Mitten im Sommerloch sorgt im Internet ein Video eines deutschen Fotografen für Aufregung. Darauf undeutlich erkennbar: ein Geschöpf, vielleicht mit Geweih, das sich oberhalb des Tomasees beim bündnerischen Sedrun zwischen den Felsen bewegt. Um wen oder was es sich bei dem «Wesen vom Tomasee» handelt, darüber wird im Netz tagelang spekuliert. Der Urheber des Videos versichert gegenüber Medien, die Aufnahme sei weder gestellt noch bearbeitet. «20 Minuten» und «Blick» greifen die Story dankbar auf und lancieren Leserumfragen mit insgesamt weit über 30 000 Teilnehmerinnen und Teilnehmern. Während viele die Authentizität des Filmchens in Frage stellen, tippen nicht wenige auf ein Tier, ein Fabelwesen oder ein Vertreter eines indigenen Schweizer Urvolks – alles nicht ganz ungefährlich! Gut eine Woche nach Verbreitung des Videos sieht sich Sedrun Disentis Tourismus bemüssigt, das Wort zu ergreifen. Man nehme die zahlreichen besorgten Anfragen bezüglich der Sicherheit ernst, könne aber «Entwarnung» geben. Bei der Kreatur handele es sich höchstwahrscheinlich um das «Pazolamännchen», «ein absolut ungefährlicher Hüter und Wächter der Natur», wie es in der Medienmitteilung witzelnd heisst. Ferien und Wanderungen in der spektakulären Bergkulisse seien weiterhin vollkommen sorgenfrei geniessbar. Puh, Erleichterung!
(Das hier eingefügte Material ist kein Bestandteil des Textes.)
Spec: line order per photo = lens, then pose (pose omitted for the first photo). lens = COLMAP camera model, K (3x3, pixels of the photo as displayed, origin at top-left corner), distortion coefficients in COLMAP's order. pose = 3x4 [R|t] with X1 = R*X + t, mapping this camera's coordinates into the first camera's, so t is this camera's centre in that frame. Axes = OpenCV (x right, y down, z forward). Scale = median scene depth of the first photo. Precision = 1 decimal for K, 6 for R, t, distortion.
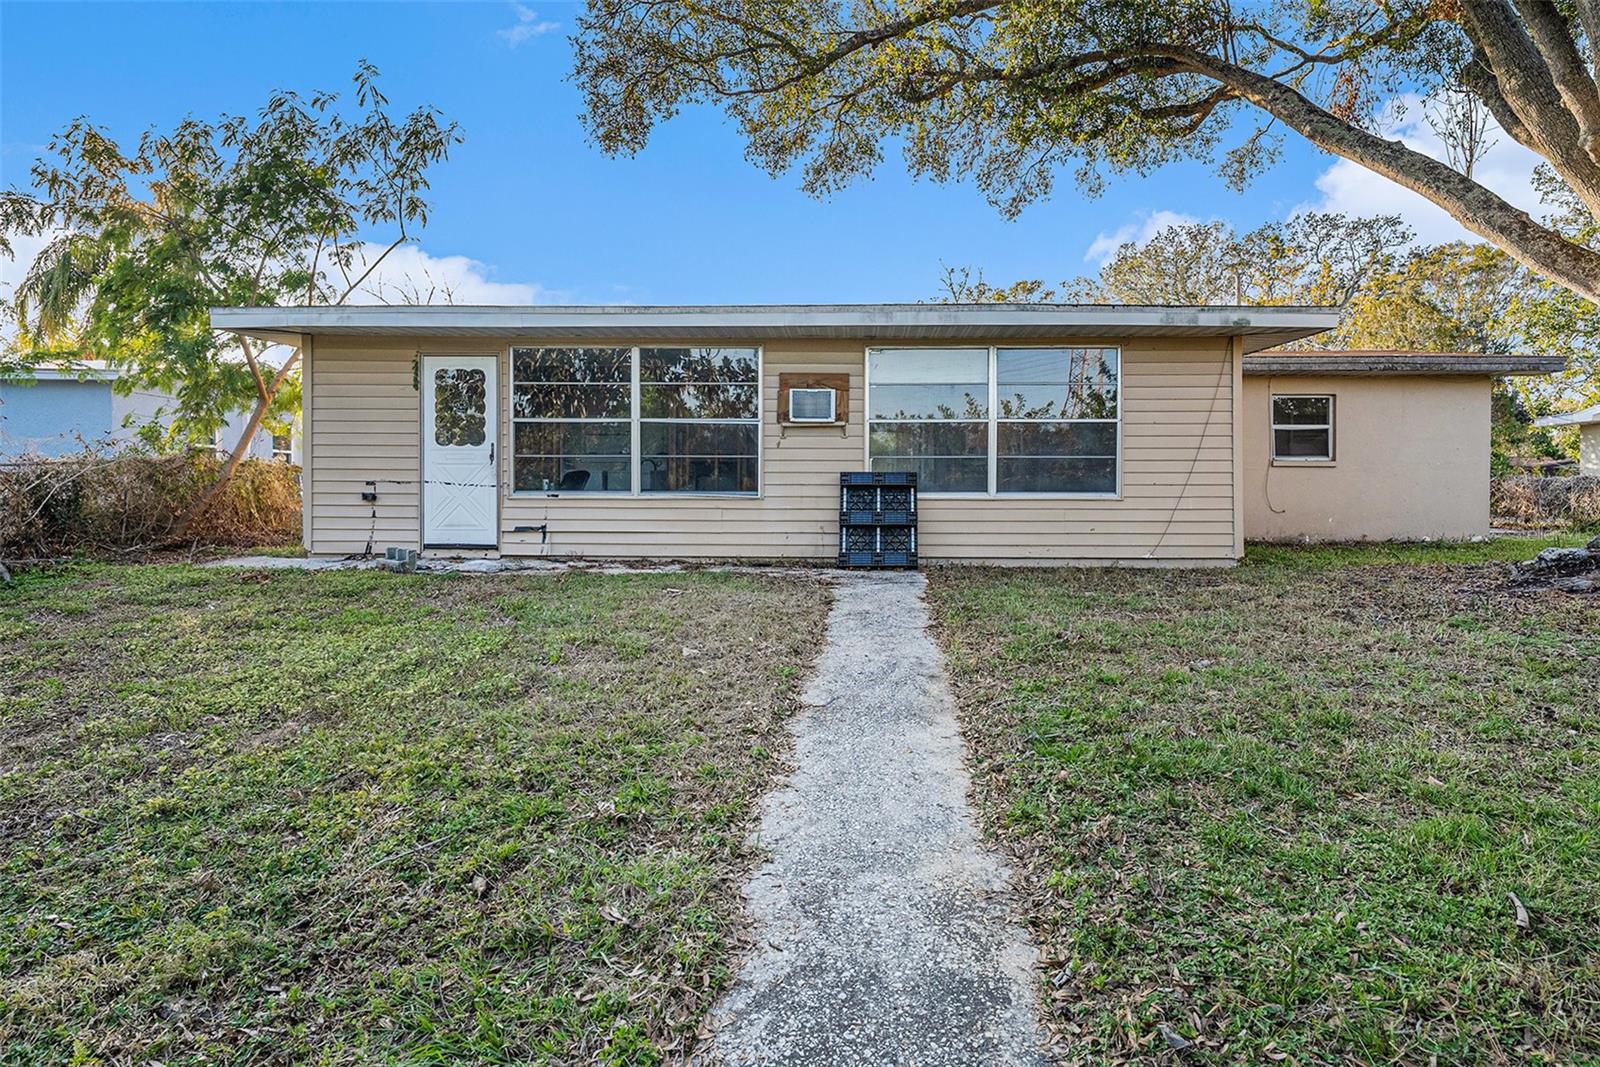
lens RADIAL K [[947.7, 0, 800.6], [0, 947.7, 526.7], [0, 0, 1]] dist [0.015830, 0.002824]
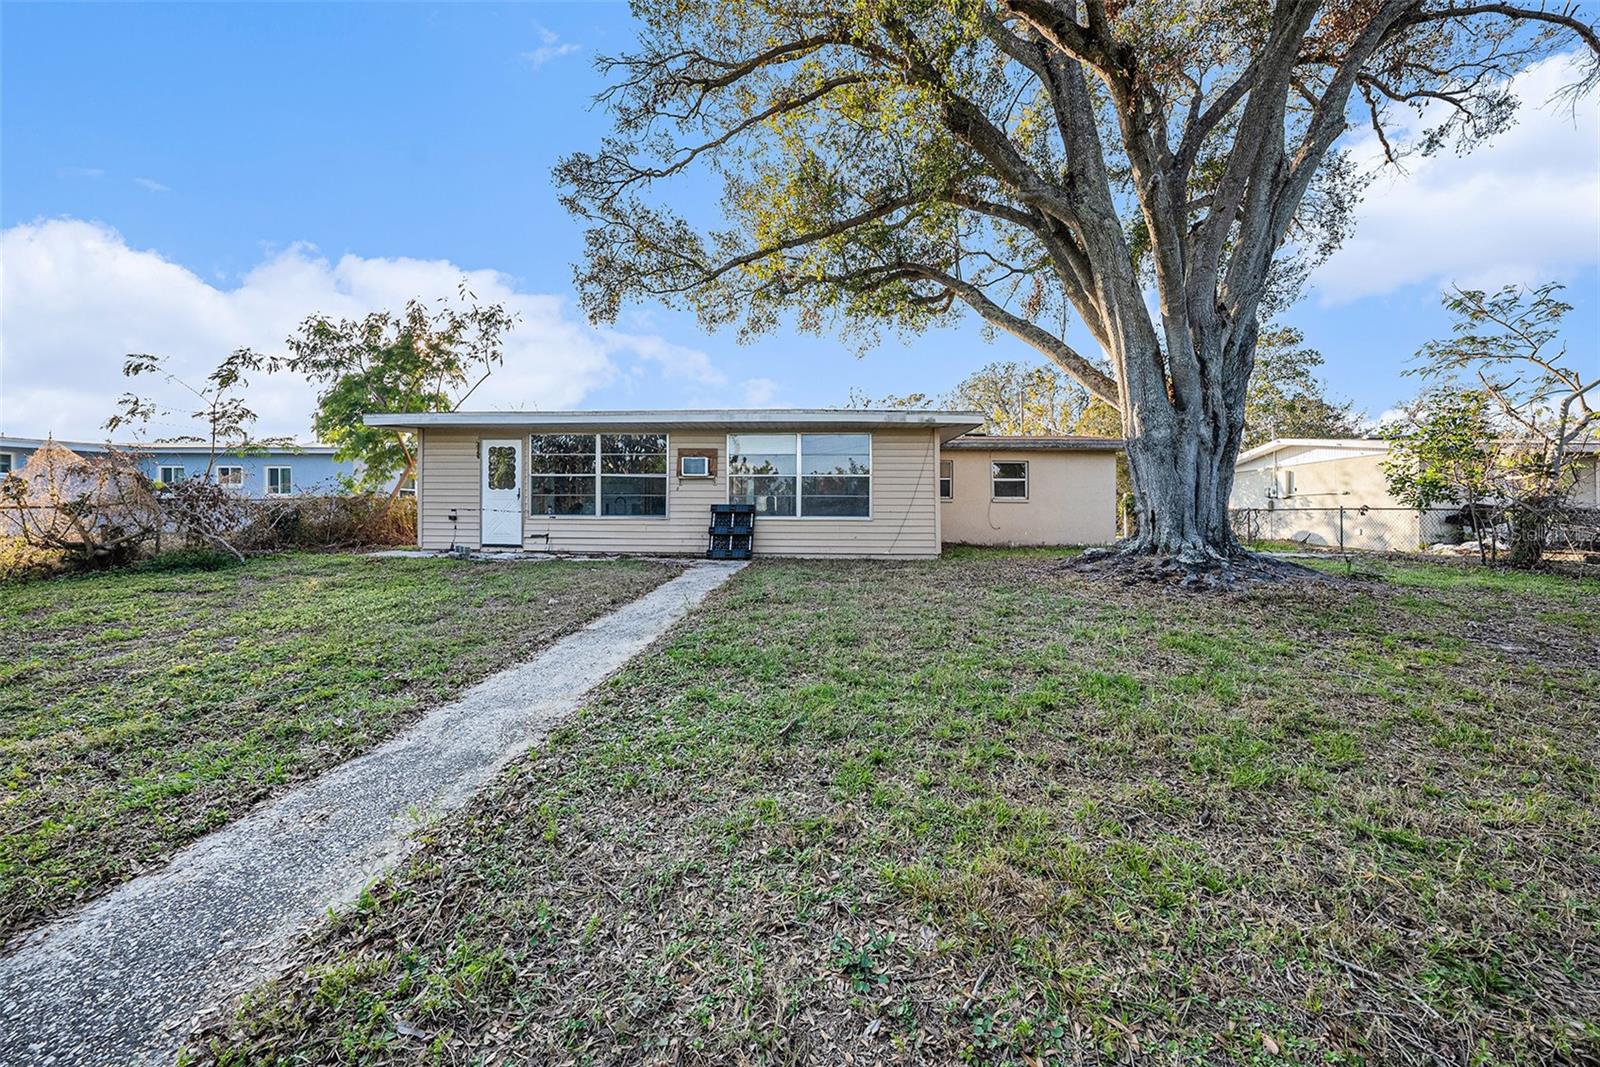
lens RADIAL K [[563.1, 0, 800.9], [0, 563.1, 536.2], [0, 0, 1]] dist [-0.023469, 0.004293]
pose [[0.999810, 0.003896, -0.019073, 0.225587], [-0.003945, 0.999989, -0.002507, 0.003651], [0.019063, 0.002581, 0.999815, -0.043698]]
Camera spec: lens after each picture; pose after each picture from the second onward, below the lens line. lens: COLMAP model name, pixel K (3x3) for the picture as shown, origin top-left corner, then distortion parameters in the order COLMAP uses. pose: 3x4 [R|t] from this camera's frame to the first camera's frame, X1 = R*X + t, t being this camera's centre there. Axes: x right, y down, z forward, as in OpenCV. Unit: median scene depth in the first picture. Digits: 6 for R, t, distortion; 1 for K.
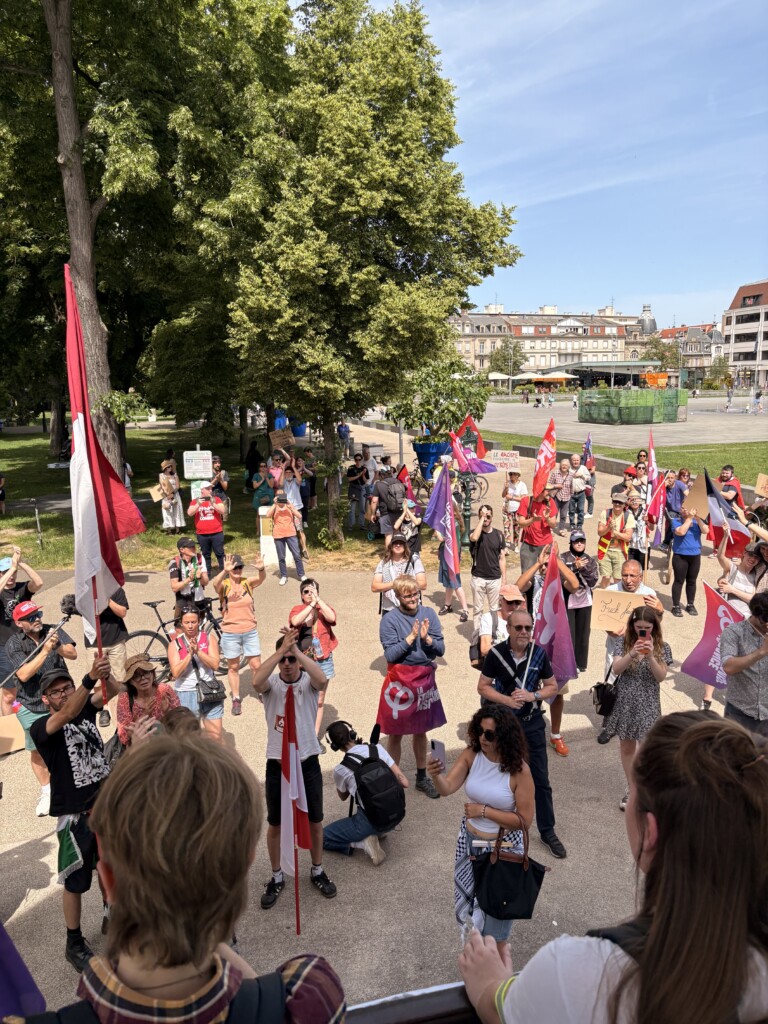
lens RADIAL K [[757.4, 0, 386.6], [0, 757.4, 500.0], [0, 0, 1]] dist [0.012117, 0.006982]
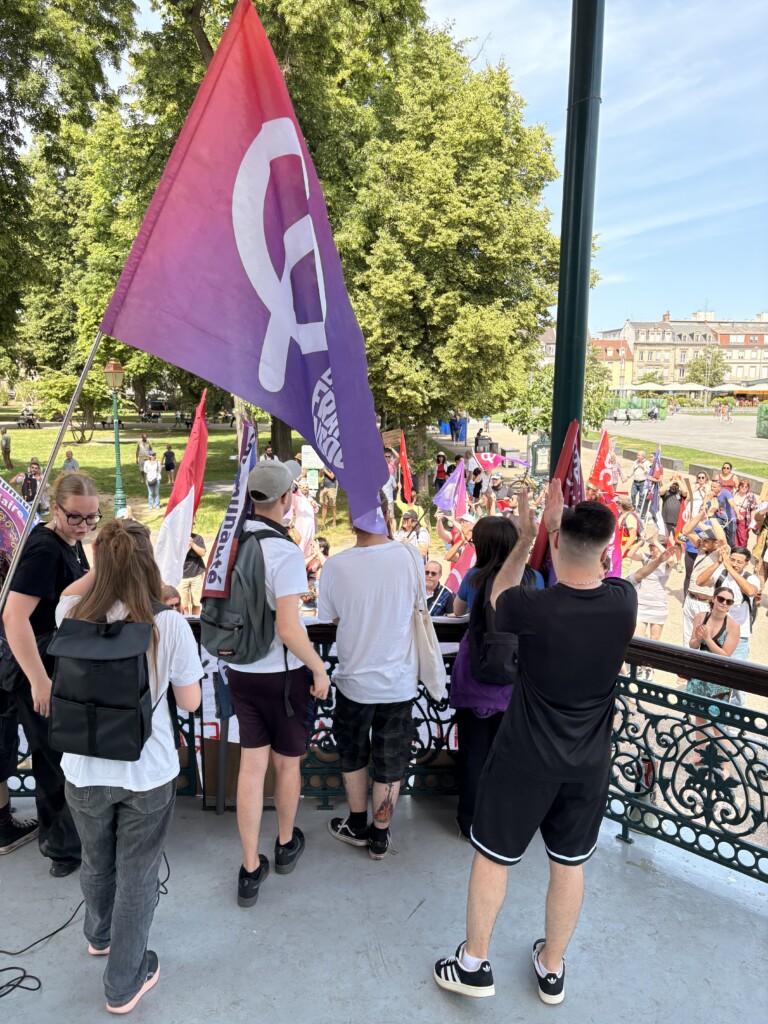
lens RADIAL K [[781.5, 0, 409.6], [0, 781.5, 510.8], [0, 0, 1]] dist [-0.007359, 0.001885]
pose [[0.968802, 0.057855, -0.240987, 0.225781], [-0.057648, 0.998306, 0.007914, 0.023102], [0.241037, 0.006225, 0.970496, -0.182845]]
Glückwunsch liebe Werber, ein gelungener Gag … würde ich sagen, wenn 1. April wäre. Sorry, aber die Aktion ist reine Verarsche. Hier will jemand Aufmerksamkeit erregen um jeden Preis. Das ist gelungen: Tausende Menschen im In- und Ausland haben sich mit der Region beschäftigt. Doch sie taten dies nicht aus Faszination an der Bergkulisse, sondern weil sie auf eine falsche Fährte gelockt wurden. Die Aktion weckt Erinnerungen an das «Foto-Verbot» von Bergün oder das «Gold-Nugget» in Crans-Montana. Was kommt als Nächstes – T-Rex-Fund im Valsertal? Sexpflicht auf der SAC-Hütte? Oder doch nur ein – sagen wir – Krokodil im Hallwilersee? Bullshit ausdenken kann sich jeder. Doof wird’s, wenn’s jeder macht. Sommerloch hin oder her, Irreführung ist nicht okay.

Stattdessen ein Plädoyer für mehr «ehrliche» Tourismuswerbung. Auch sie kann ein lautes Echo auslösen. Der vielleicht beste Beweis ist das legendäre Pool-Video von der «Villa Hon­egg». Regelrechten Kultstatus haben die gehörnten Bündner Sympathieträger «Gian und Giachen». In schöner Erinnerung bleibt auch der Werbeclip von Basel Tourismus «Pokémon Go – The Revenge». Das Video ging viral – ganz ohne Täuschungsversuch.